Drücke „Enter”, um zum Inhalt zu springen.

Nestlé und die Biopiraterie oder was manche Unternehmen aus Krisensituationen (nicht) lernen

4

Noch keine drei Monate sind vergangen, seitdem Nestlé in den Medien mit dem Palmölskandal negativ auf sich aufmerksam machte. Kaum wachsen hauchdünne Hälmchen über diese Krise, rückt Nestlé online erneut in einen ungünstigen Mittelpunkt.

Die unabhängige entwicklungspolitische Organisation Erklärung von Bern (EVB) hat herausgefunden, dass Nestec S.A., eine Tochterfirma Nestlés, die im Bereich Forschung und Entwicklung tätig ist, unlängst fünf Patente auf die Verwendung der Pflanzen Roiboos und Honeybush angemeldet hat.
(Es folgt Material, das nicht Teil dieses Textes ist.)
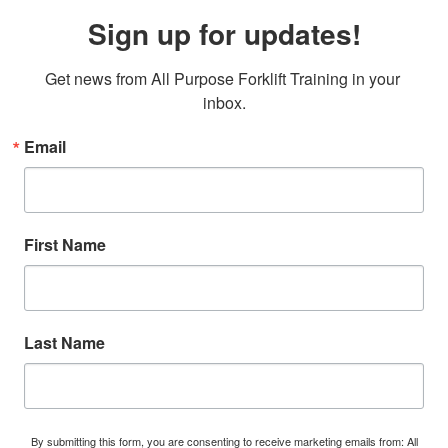
Sign up for updates!
Get news from All Purpose Forklift Training in your 
inbox.
Email
First Name
Last Name
By submitting this form, you are consenting to receive marketing emails from: All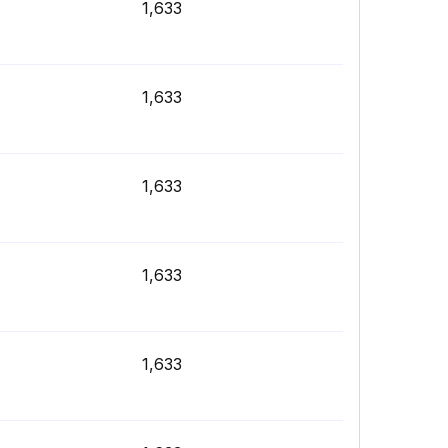
1,633
1,633
1,633
1,633
1,633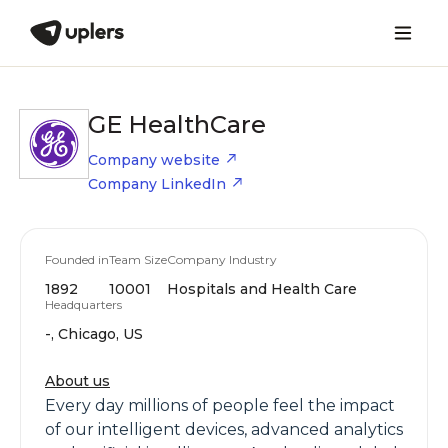
GE HealthCare
Company website
Company LinkedIn
Founded in
Team Size
Company Industry
1892
10001
Hospitals and Health Care
Headquarters
-, Chicago, US
About us
Every day millions of people feel the impact
of our intelligent devices, advanced analytics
EVB bezeichnet dieses Verhalten als „Biopiraterie“: „Für saubere Kosmetik macht Nestlé dreckige Geschäfte“.

Der Grund für diese Aussage: Mit der Patentierung verletzt Nestlé das südafrikanische Recht und die Convention on Biological Diversity (CBD). Gemäß dem südafrikanischen Recht zur Biodiversität ist für die Erforschung genetischer Ressourcen zum Zweck der Patentierung und/oder Kommerzialisierung eine Regierungsbewilligung erforderlich.

Nach Angaben der EVB hat das südafrikanische Umweltministeriums mitgeteilt, dass Nestlé diese Bewilligung nicht erfragt und somit natürlich auch nie erteilt bekommen habe. Das überrascht nur mäßig – als Voraussetzung für die Regierungsbewilligung muss ein Abkommen über die Aufteilung der aus Patentierung und kommerziellen Verwendung entstehenden Gewinne zwischen Patentinhaber und Ressourcenland ausgehandelt werden.

Dem EVB zufolge will Nestlé mit der Patentierung sein Kosmetikgeschäft erweitern. Dem Konzern gehören mehr als 30 Prozent des Kosmetikunternehmen L’oréal und über 50 Prozent an Innēov, einem Joint-Venture mit L’oréal. Vier der fünf Patente beziehen sich auf die Verwendung der Pflanzen zur Behandlung von Haut- und Haarkrankheiten. Innēov soll angeblich Vertreiber der Produkte sein, die aus den Patentierungen hervorgehen und mit denen Nestlé sein Kosmetikgeschäft erweitern will.  Die Ansprüche, die Nestlé stellt, sind beträchtlich und umfassen die Verwendung für eine Vielzahl an Produkten von Salatsauce bis hin zu Lippenstift.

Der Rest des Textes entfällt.